The third of the three principal books of 1841 was the Diaries of Two Young Wives, written, like the Country Doctor and the Village Cure, in a decidedly didactic tone. We have two girl friends, Renee de Maucombe and Louise de Chaulieu, reared in a convent school, who marry, each with an ideal of wedlock that differs. The former, a doctor in stays, as her school companion calls her, seeks in marriage a calm domestic happiness, the duties and joy of motherhood, and has a husband worthy but commonplace, to whom she gives herself at first without much positive attachment on her side. The latter makes of love a passion, and marries a Spanish exile, plain-looking but virile, whom she bends to her will. The two wives exchange their impressions during their early years of matrimony, and we see the happiness of the one develop while that of the other diminishes. The Spaniard dies and Louise de Chaulieu takes a second husband, a poor poet, whom she adores as much as her Spaniard had adored her. Carrying him off to Ville-d'Avray, she creates there a snug Paradise, where she fondles him as if he were a toy, until at length her feverish jealousy brings on her own illness and death.

The novel in its earlier phases was being worked at together with the Sister Marie des Anges, which was promised to Werdet but never completed, and seems to have had some connection with it. Possibly, in his primitive plan, the author intended to set in contrast the spouse and the nun: and certainly, in the original draft, there was only one bride.

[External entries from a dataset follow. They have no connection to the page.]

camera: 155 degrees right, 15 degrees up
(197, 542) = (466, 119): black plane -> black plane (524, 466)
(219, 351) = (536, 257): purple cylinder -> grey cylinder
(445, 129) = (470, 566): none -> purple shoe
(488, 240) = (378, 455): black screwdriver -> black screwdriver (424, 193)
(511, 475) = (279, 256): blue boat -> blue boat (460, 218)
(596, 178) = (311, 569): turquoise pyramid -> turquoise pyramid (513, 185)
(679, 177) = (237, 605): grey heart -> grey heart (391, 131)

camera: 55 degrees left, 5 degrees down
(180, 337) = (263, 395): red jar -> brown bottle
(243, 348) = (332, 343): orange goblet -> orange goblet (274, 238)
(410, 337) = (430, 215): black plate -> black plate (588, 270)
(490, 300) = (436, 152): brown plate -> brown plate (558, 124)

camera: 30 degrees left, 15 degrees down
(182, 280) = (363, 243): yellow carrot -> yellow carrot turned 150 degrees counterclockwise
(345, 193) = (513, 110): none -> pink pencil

In 1842, at the Odeon Theatre, was performed a dramatic piece from the novelist's pen, which by some critics has been considered his best play. There are even critics who hold that Balzac was a born dramatist, as he was a born novelist, basing their opinion on his possession of qualities common to dramatist and novelist. His force of characterization, his handling of plot, his sense of passion were all sufficient to procure him success on the stage, which explains why pieces adapted from his novels by other playwrights invariably caught the public fancy. But, in order to develop character, plot, and passion in his fiction, he employed interminable detail and slow action; and his effects were obtained rather by constant pressure throughout than by sudden impact. The brevity and condensation required by the drama were foreign to his genius; he could not help trying to put too much into his stage pieces, and the unity of subject was compromised.

The School of Great Men,[*] as he preferred to call his play at the Odeon, carries the spectator back to the Spain of Philippe II. Fontanares, a clever man of science but poor, and without influence, has discovered the means of navigating by steam. His valet Quinola, a genius in his way, resolves to aid his master, who, being in love, has all the greater claim on his pity; and he contrives to present the King with a petition in favour of Fontanares, and to obtain a ship for an experiment to be made. But now professional jealousies combine with love rivalries to thwart the inventor; and when, at last, the ship is made to move by its own machinery, the honour of the success is attributed to another. To avenge his wrongs, and the loss of his betrothed, who is given to his rival and dies, he blows up the steamer in presence of an assembled multitude, and quits his native land with a courtezan who has conceived a liking for him and will provide him with money to recommence his enterprise elsewhere.

[*] More usually called: The Resources of Quinola.